======== EXERCISE INPUT ========

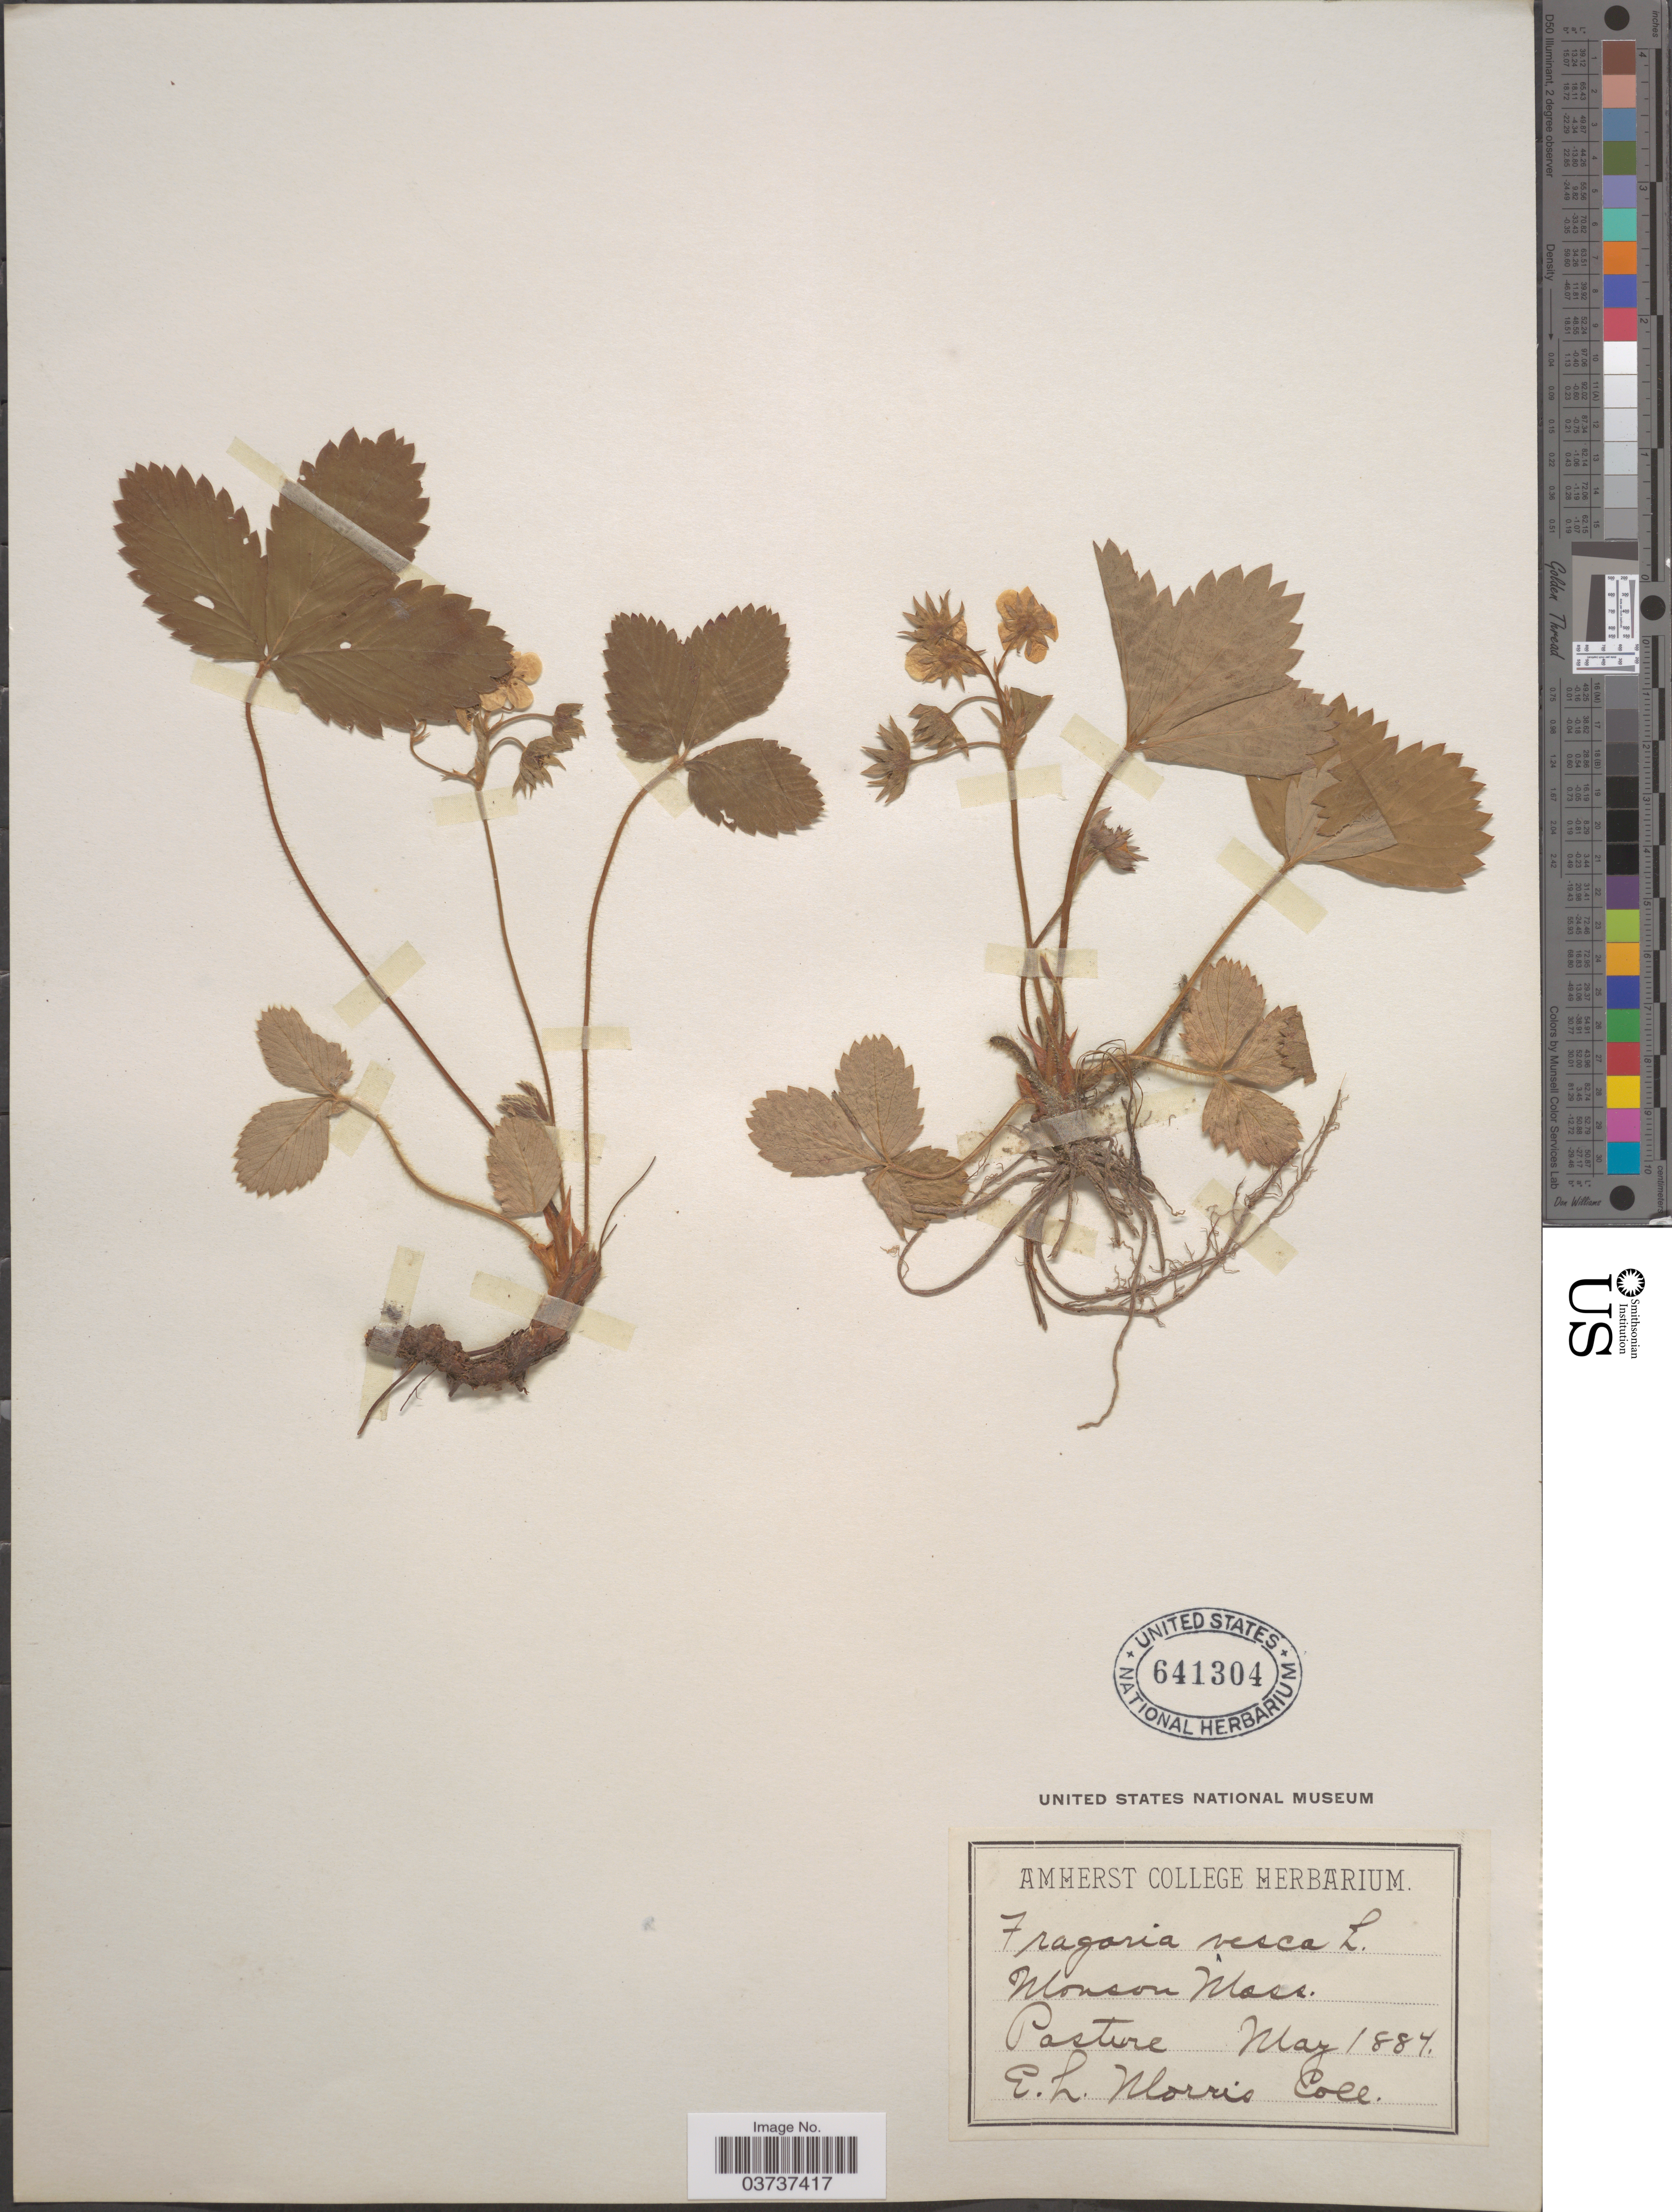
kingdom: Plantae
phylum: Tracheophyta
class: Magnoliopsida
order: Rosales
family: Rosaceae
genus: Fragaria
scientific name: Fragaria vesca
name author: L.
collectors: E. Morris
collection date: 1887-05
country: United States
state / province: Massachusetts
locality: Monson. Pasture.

========

- [WHAT YOU ARE ASKED TO DO]: Recast the entries as a JSON list of strings, one string per line, skipping blank lines and leaving out the pictures.

- [FULL SOLUTION]:
[
  "kingdom: Plantae",
  "phylum: Tracheophyta",
  "class: Magnoliopsida",
  "order: Rosales",
  "family: Rosaceae",
  "genus: Fragaria",
  "scientific name: Fragaria vesca",
  "name author: L.",
  "collectors: E. Morris",
  "collection date: 1887-05",
  "country: United States",
  "state / province: Massachusetts",
  "locality: Monson. Pasture."
]